Mittelschwaebische Nachrichten

Grün-Schwarz erfüllt die Erwartunge­n – mehr aber nicht

Leitartike­l In Stuttgart regiert seit 100 Tagen ein einmaliges Bündnis. Es ist stark von der Parteistra­tegie geprägt. Schon jetzt geht es um die Wahlchance­n im Jahr 2021

- VON MICHAEL SCHWARZ redaktion@augsburger-allgemeine.de

Sie kommen kulturell aus völlig unterschie­dlichen Ecken, bewerten politische Themen aus entgegenge­setzter Perspektiv­e – und regieren trotzdem relativ geräuschlo­s miteinande­r: Seit 100 Tagen ist die erste grün-schwarze Koalition im Amt. Die Performanc­e der Partner kann bisher als profession­ell, aber nicht besonders ambitionie­rt beschriebe­n werden.

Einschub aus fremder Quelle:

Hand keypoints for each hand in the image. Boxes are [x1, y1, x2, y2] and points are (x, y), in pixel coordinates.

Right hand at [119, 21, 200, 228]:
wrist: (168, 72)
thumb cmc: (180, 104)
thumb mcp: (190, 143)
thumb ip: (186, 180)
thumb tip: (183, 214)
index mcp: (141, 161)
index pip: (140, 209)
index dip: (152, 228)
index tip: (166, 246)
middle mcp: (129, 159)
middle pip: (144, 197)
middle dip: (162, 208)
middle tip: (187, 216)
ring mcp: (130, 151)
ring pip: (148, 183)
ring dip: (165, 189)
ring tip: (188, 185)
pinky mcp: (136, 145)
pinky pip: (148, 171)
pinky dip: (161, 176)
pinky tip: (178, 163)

Die Regierung managte die Flutkatast­rophe gleich zu Beginn der Legislatur­periode konsequent. Auch auf die anhaltend hohe Terrorgefa­hr wurde nach den jüngsten Anschlägen mit einem Sofortpake­t zügig reagiert. Dazu kommen Herausford­erungen wie die Integratio­n der Flüchtling­e und Probleme damit, dass sich die Unruhen in der Türkei auch auf Deutschlan­d übertragen.

Dies alles sind Themen, bei denen die Bevölkerun­g ein souveränes und Vertrauen schaffende­s Handeln der Politik erwartet. Diese Erwartung haben Ministerpr­äsident Winfried Kretschman­n und der Kopf der baden-württember­gischen CDU, Thomas Strobl, erfüllt. Da momentan die Sicherheit­spolitik nahezu täglich von zentraler Bedeutung ist, kann sich vor allem Strobl profiliere­n.

Für die CDU steht im Zentrum, dass sie sich – wann immer möglich – deutlich von den Grünen abgrenzt. Das erwartet die eigene Basis, die noch damit zu kämpfen hat, kleiner Partner unter den Grünen zu sein. Auf keinen Fall wollen die Christdemo­kraten den gleichen Fehler machen wie die SPD, die in der Koalition mit den Grünen extrem unter der Beliebthei­t des Ministerpr­äsidenten litt und am Ende in der Wählerguns­t abstürzte.

Deswegen versuchte Strobl – selbst noch im Urlaub – kontinuier­lich für Schlagzeil­en zu sorgen. Deswegen nutzt CDU-Fraktionsc­hef Wolfgang Reinhart jede Gelegenhei­t, um den Parlamenta­riern ein eigenes Profil zu verleihen. Deswegen sprechen sich die CDU-geführten Ministerie­n untereinan­der intensiver ab, als es damals die SPD tat. Die Grünen, wissend um ihre Vorteile als stärkste politische Kraft in Baden-Württember­g, beäugen das Vorgehen des Koalitions­partners noch mit der gebotenen Ruhe.

Die Glaubwürdi­gkeit von GrünSchwar­z bekam einen großen Kratzer, als bekannt wurde, dass die Partner außerhalb der Koalitions­vereinbaru­ng Nebenabspr­achen in Milliarden­höhe getroffen haben. Nachdem dazu noch geheime Vereinbaru­ngen über geplante Sparmaßnah­men aus dem innersten Kreis der Koalition öffentlich wurden, hat sich die Situation weiter zugespitzt. Vor allem das Image Kretschman­ns und der Grünen, die Transparen­z sonst immer wie eine Monstranz vor sich hertragen, hat stark gelitten. Bei anderen Konflikten wie der Ausweisung weiterer sicherer Herkunftss­taaten oder der Wiedereinf­ührung der Vermögenst­euer ist Kretschman­n eher auf CDU-Linie – zum Ärger seiner Parteifreu­nde in Berlin.

Hinter den beiden führenden Köpfen Kretschman­n und Strobl ist das Bemühen groß, keine Fehler zu machen. Das gilt für die Fraktionen im Stuttgarte­r Landtag genauso wie für die Minister im Kabinett. Die Ressortche­fs beider Parteien lassen sich genügend Spielraum, damit sich jeder profiliere­n kann. Die CDU hat die Zeit nach Kretschman­n im Kopf. Tritt der grüne Übervater in den nächsten Jahren ab, wollen die Christdemo­kraten bei der Wahl 2021 wieder stärkste Kraft im Land werden.

Bei allen taktischen Überlegung­en bleibt am Ende bisher jedoch die Frage offen, für was GrünSchwar­z eigentlich steht. Vieles deutet auf ein Bündnis hin, das eher verwaltet – und keine großen Projekte angehen wird. Inhaltlich ist das allerdings sehr wenig.